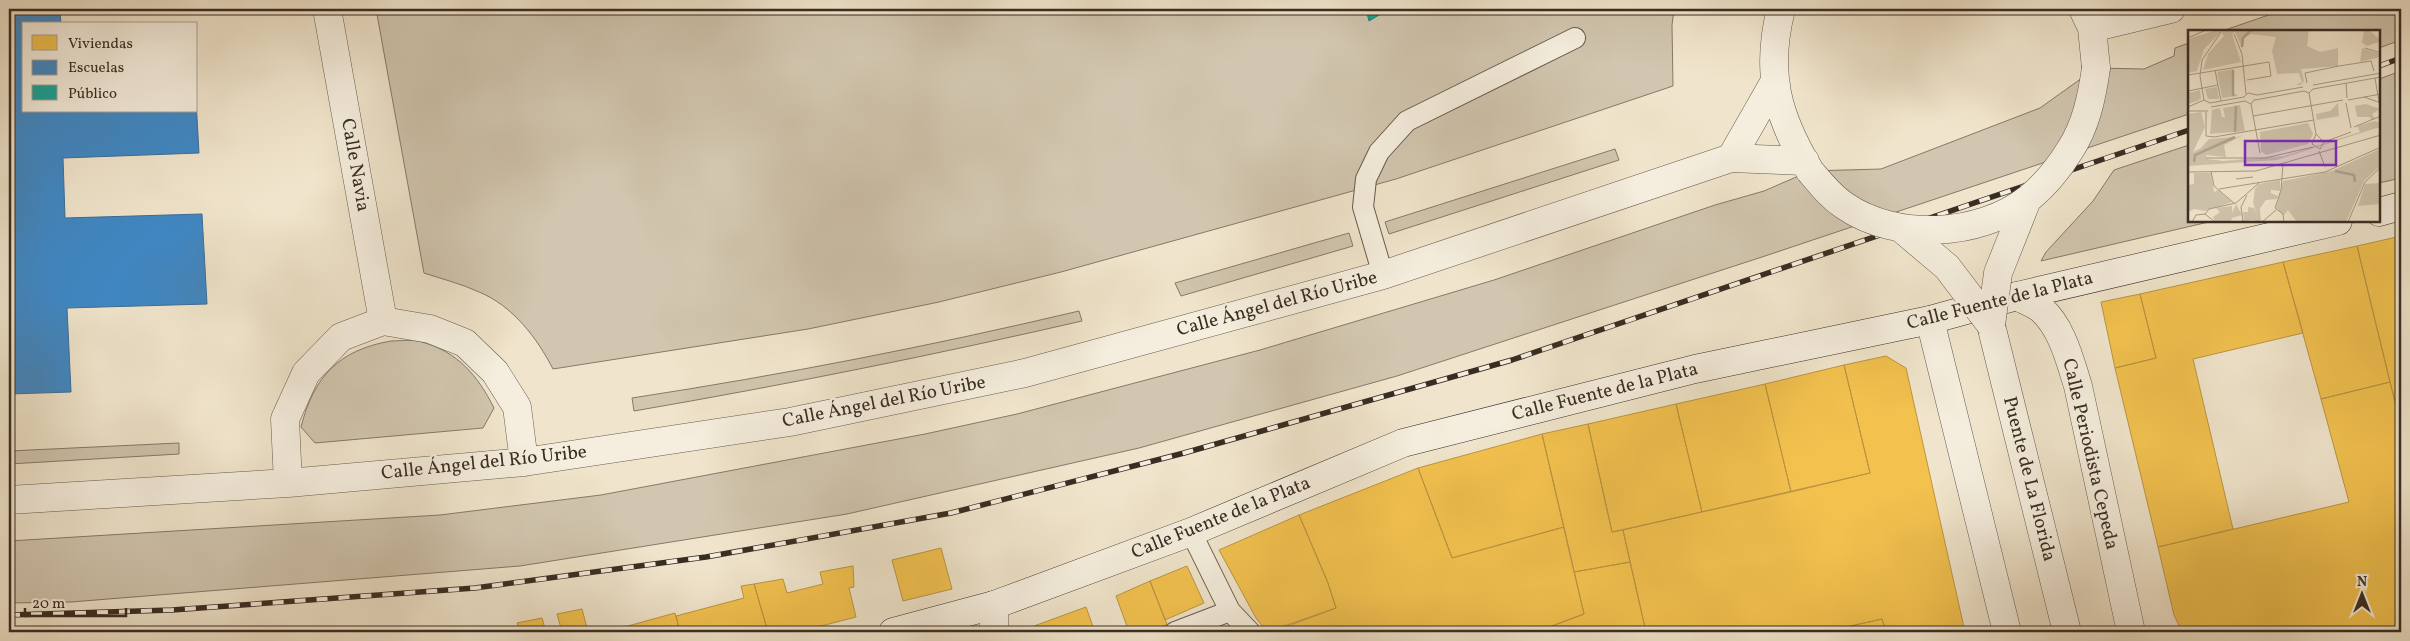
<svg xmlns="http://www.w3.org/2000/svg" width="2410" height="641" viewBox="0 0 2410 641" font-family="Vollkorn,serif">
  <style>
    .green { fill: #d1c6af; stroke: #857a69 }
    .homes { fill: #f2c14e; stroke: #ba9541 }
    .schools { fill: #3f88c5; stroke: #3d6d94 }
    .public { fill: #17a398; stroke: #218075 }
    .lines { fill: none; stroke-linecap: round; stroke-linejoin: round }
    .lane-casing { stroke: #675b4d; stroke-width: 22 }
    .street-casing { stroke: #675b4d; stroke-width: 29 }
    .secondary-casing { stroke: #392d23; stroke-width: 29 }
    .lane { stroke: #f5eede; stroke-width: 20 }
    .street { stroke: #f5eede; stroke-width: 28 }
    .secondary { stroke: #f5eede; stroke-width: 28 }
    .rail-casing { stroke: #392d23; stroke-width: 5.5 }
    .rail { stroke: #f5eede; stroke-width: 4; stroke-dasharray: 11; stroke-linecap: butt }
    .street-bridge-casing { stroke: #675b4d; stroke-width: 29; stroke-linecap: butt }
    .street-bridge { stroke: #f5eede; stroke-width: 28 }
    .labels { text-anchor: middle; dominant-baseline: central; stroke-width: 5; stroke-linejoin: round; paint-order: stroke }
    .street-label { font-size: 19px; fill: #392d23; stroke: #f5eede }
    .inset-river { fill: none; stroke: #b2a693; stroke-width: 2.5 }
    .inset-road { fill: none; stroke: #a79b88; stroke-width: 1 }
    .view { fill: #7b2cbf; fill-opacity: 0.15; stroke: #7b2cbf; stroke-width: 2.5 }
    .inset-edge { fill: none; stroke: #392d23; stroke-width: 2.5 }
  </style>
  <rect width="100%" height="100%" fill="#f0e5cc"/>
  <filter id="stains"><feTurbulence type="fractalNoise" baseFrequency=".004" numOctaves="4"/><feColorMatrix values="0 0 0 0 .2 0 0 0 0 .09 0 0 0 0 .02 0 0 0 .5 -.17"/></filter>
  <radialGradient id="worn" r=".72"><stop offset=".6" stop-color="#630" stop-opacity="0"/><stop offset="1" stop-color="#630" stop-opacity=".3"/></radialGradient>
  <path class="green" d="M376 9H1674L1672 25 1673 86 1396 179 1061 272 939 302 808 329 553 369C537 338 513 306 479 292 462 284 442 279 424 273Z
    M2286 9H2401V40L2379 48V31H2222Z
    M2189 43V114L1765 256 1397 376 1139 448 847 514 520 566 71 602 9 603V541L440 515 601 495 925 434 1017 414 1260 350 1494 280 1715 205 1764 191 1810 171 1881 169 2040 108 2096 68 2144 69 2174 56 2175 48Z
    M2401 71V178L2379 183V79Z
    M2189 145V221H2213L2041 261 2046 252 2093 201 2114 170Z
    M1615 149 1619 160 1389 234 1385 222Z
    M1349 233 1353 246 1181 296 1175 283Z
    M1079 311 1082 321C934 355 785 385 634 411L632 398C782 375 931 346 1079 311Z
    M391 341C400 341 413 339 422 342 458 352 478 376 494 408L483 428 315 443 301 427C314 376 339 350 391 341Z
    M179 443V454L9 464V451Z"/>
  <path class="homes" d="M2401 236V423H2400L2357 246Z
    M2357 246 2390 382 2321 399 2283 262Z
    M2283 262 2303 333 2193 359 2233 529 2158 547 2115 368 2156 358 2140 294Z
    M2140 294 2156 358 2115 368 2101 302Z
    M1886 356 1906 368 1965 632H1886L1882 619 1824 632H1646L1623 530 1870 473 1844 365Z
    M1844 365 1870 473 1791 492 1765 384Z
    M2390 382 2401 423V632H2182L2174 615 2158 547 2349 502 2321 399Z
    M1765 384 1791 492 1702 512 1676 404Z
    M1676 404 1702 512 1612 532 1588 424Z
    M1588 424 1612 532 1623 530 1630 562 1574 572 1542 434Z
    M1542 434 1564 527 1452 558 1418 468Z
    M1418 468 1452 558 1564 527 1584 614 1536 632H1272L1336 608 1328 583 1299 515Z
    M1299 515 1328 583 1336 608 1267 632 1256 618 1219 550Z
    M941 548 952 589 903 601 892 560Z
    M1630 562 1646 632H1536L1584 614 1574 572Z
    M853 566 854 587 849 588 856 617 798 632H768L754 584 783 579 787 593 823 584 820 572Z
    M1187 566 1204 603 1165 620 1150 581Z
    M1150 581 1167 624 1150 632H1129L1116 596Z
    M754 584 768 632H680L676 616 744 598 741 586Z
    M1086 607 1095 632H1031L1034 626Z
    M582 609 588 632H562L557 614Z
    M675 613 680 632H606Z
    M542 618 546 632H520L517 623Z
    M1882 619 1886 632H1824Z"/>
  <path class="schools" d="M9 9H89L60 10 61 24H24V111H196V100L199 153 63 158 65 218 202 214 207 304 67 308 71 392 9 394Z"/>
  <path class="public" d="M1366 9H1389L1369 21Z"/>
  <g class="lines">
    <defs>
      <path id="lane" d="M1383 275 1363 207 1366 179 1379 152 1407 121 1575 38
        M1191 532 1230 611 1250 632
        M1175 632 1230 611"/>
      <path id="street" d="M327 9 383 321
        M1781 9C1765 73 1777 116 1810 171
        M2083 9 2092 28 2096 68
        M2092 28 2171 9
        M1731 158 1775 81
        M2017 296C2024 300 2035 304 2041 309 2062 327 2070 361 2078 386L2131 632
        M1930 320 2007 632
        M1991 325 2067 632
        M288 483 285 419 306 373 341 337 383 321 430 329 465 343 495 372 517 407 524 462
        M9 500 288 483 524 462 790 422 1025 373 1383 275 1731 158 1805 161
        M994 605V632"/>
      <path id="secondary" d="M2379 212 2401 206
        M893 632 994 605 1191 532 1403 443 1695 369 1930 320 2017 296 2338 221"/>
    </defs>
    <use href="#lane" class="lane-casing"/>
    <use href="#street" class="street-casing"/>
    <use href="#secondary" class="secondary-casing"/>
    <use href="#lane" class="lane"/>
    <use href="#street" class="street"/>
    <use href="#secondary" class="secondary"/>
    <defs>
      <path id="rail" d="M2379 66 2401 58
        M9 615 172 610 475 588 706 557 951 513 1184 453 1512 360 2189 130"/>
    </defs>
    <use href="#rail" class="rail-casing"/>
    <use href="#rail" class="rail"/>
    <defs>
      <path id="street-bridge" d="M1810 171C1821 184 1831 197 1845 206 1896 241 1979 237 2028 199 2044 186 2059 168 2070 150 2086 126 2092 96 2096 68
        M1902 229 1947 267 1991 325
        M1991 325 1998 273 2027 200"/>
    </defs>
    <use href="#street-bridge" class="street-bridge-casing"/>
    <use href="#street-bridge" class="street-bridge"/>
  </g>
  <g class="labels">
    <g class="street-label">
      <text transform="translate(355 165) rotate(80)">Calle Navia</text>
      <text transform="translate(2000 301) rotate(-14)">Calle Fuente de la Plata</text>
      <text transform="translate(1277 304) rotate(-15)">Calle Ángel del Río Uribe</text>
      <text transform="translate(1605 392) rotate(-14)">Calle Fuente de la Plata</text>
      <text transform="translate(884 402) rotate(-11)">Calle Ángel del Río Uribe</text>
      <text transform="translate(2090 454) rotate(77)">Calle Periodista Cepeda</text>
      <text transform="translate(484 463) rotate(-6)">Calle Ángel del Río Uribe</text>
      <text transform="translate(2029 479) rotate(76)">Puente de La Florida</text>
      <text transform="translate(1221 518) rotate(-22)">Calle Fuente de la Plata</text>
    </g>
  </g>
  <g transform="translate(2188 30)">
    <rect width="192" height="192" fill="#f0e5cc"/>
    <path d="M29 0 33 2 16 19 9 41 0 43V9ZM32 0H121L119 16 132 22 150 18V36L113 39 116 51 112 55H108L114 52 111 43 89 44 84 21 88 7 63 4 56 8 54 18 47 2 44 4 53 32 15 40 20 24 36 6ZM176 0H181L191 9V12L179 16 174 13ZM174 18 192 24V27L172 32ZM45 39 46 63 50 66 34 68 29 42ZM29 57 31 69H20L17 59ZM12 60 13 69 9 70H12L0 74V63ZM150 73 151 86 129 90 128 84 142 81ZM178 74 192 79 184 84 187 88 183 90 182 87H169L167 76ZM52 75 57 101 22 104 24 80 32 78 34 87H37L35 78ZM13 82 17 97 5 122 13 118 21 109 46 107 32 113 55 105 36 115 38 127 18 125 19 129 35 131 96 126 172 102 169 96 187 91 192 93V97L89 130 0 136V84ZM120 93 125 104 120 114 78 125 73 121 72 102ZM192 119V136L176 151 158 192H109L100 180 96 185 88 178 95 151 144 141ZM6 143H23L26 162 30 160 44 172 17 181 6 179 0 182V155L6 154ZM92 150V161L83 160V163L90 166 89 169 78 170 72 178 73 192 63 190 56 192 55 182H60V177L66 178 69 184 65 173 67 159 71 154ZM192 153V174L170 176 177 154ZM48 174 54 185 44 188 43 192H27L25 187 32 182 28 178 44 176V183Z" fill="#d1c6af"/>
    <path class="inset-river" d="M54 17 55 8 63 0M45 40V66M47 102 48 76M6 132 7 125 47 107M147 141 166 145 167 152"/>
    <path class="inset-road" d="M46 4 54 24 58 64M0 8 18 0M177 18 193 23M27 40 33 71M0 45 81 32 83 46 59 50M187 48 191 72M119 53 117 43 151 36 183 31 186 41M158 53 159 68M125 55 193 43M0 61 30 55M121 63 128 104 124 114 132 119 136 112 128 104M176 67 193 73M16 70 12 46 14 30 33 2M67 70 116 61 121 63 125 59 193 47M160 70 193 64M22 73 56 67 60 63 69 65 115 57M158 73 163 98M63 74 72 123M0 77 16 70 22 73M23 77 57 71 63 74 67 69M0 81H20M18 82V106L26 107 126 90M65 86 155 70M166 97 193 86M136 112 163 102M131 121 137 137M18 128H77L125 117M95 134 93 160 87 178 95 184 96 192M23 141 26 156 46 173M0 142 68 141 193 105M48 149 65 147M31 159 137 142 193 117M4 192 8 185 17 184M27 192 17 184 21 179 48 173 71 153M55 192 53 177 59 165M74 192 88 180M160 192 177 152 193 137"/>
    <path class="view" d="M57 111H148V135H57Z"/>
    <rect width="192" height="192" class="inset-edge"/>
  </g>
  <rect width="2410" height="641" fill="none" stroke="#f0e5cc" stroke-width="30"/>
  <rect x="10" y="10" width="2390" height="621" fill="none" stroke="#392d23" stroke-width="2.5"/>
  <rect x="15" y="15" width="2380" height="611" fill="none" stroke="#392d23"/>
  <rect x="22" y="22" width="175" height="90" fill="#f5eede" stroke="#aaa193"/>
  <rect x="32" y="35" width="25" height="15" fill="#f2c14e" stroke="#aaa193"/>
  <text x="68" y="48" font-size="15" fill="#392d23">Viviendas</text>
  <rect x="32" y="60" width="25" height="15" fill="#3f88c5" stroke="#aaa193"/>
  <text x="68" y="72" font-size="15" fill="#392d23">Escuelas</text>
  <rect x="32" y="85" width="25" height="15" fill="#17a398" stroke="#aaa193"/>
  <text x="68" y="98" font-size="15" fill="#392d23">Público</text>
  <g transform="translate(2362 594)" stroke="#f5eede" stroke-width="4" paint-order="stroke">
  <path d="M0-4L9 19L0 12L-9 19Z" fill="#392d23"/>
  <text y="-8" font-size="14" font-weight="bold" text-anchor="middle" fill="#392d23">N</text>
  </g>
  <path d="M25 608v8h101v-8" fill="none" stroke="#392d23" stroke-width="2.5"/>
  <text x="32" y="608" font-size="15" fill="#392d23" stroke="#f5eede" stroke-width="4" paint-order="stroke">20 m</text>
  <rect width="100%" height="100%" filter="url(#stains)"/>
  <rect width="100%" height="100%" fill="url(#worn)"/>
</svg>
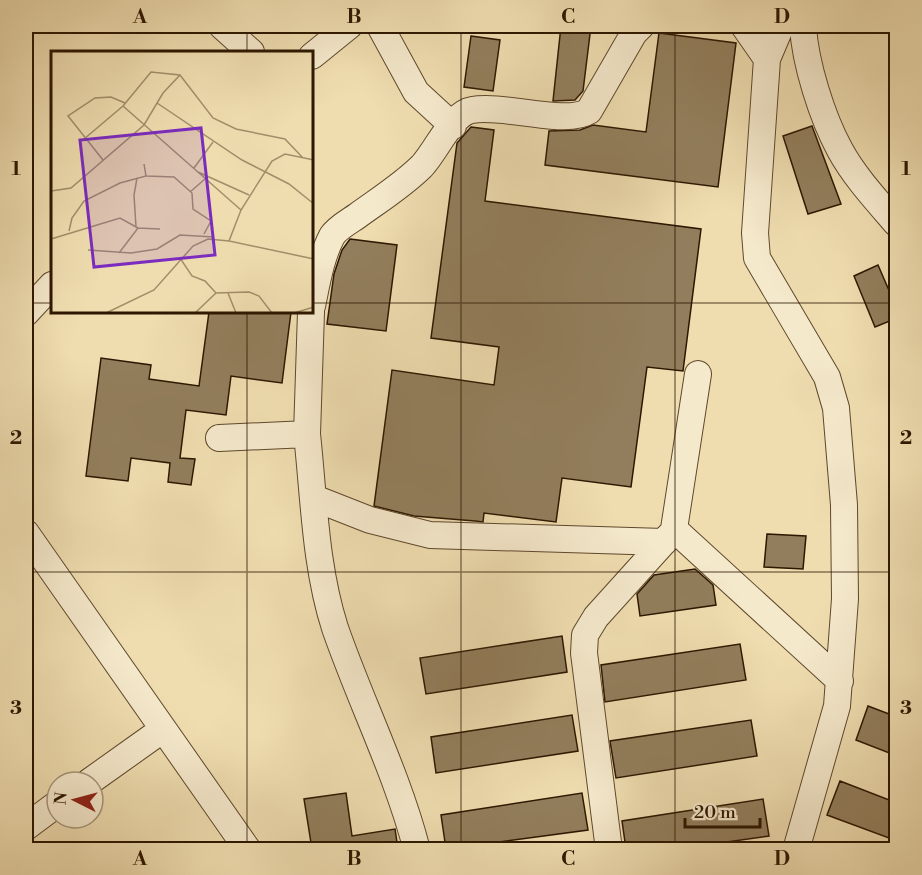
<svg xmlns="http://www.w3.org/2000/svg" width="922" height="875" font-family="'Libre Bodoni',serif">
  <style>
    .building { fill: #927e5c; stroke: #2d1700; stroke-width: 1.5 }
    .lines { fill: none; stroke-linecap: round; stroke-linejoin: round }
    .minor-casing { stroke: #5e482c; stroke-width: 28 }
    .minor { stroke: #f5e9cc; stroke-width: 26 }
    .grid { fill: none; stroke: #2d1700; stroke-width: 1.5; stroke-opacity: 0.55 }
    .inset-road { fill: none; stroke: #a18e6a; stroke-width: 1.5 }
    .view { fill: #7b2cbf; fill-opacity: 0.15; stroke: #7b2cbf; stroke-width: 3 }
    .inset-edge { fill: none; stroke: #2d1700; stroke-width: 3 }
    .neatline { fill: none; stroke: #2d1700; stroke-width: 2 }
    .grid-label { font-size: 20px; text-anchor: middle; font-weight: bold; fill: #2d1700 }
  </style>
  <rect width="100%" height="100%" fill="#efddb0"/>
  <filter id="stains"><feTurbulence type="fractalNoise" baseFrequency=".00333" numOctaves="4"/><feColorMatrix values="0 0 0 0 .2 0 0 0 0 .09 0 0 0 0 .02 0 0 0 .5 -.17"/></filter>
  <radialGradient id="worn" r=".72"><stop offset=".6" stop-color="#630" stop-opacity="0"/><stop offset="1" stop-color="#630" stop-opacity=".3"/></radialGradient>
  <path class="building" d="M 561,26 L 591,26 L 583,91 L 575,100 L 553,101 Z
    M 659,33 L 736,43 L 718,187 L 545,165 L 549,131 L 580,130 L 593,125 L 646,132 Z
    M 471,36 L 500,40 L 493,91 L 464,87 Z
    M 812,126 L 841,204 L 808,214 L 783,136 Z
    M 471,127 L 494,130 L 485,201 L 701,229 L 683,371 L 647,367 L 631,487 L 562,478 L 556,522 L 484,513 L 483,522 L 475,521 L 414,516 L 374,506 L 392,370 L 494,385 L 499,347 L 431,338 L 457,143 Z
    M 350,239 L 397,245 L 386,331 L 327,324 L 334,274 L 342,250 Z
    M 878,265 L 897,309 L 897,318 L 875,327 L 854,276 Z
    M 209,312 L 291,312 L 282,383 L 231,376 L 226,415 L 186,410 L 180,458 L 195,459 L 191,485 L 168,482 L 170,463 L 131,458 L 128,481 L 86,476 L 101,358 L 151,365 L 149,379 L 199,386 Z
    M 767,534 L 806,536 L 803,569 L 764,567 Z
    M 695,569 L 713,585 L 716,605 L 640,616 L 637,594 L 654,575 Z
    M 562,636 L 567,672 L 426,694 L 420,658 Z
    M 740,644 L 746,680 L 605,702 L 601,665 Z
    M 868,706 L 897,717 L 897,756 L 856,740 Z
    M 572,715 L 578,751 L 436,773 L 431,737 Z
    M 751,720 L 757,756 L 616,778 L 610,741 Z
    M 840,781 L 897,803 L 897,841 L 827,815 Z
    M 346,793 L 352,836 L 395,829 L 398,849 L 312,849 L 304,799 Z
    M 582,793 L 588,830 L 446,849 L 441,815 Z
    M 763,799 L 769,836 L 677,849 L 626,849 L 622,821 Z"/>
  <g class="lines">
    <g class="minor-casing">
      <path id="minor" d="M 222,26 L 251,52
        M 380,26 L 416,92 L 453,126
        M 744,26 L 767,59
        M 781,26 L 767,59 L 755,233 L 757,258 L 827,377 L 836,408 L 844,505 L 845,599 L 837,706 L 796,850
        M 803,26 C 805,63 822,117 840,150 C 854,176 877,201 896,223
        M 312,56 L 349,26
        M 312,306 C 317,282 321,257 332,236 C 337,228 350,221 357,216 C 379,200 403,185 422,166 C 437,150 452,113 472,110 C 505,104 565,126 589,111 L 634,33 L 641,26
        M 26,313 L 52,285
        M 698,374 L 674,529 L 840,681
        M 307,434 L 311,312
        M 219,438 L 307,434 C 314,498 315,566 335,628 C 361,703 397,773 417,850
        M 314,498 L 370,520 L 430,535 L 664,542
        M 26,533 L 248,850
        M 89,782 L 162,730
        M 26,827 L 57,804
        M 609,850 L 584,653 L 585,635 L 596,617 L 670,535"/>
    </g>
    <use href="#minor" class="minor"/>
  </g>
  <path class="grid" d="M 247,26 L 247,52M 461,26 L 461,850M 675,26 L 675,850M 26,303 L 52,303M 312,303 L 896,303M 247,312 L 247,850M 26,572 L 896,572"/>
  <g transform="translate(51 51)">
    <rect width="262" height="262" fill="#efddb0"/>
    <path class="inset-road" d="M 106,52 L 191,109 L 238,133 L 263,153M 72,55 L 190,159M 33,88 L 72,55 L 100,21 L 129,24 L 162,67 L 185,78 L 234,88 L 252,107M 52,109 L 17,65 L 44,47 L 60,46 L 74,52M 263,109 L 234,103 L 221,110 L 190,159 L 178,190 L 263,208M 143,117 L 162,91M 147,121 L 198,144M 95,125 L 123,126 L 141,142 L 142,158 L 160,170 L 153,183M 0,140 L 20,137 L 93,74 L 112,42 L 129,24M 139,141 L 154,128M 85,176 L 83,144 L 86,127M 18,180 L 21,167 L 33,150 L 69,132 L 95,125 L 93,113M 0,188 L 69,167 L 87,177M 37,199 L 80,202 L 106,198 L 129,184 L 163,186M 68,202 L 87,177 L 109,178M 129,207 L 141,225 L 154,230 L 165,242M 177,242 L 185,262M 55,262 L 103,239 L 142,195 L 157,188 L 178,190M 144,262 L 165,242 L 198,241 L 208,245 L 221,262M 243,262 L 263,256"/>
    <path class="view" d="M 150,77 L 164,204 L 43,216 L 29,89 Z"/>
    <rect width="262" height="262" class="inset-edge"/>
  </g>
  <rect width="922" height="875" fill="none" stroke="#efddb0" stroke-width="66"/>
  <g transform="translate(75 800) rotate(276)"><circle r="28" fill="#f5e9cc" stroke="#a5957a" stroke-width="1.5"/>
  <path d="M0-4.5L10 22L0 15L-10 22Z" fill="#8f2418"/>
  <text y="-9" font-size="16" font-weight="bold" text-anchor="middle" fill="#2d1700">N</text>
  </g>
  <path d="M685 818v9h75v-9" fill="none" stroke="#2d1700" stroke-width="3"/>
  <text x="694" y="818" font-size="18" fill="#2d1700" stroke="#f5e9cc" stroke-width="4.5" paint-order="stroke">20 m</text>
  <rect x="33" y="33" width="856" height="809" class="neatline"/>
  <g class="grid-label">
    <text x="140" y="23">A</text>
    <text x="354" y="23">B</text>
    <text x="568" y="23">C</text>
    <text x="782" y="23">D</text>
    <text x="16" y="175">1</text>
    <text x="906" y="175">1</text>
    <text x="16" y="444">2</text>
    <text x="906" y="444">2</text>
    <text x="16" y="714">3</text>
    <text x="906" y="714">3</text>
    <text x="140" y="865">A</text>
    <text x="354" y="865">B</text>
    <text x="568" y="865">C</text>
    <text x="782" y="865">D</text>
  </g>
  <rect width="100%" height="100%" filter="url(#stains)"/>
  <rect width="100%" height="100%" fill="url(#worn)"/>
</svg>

**What the task asks**
The lines in the listing that include the word "values" are to be counted; give only that number.

**Result**
2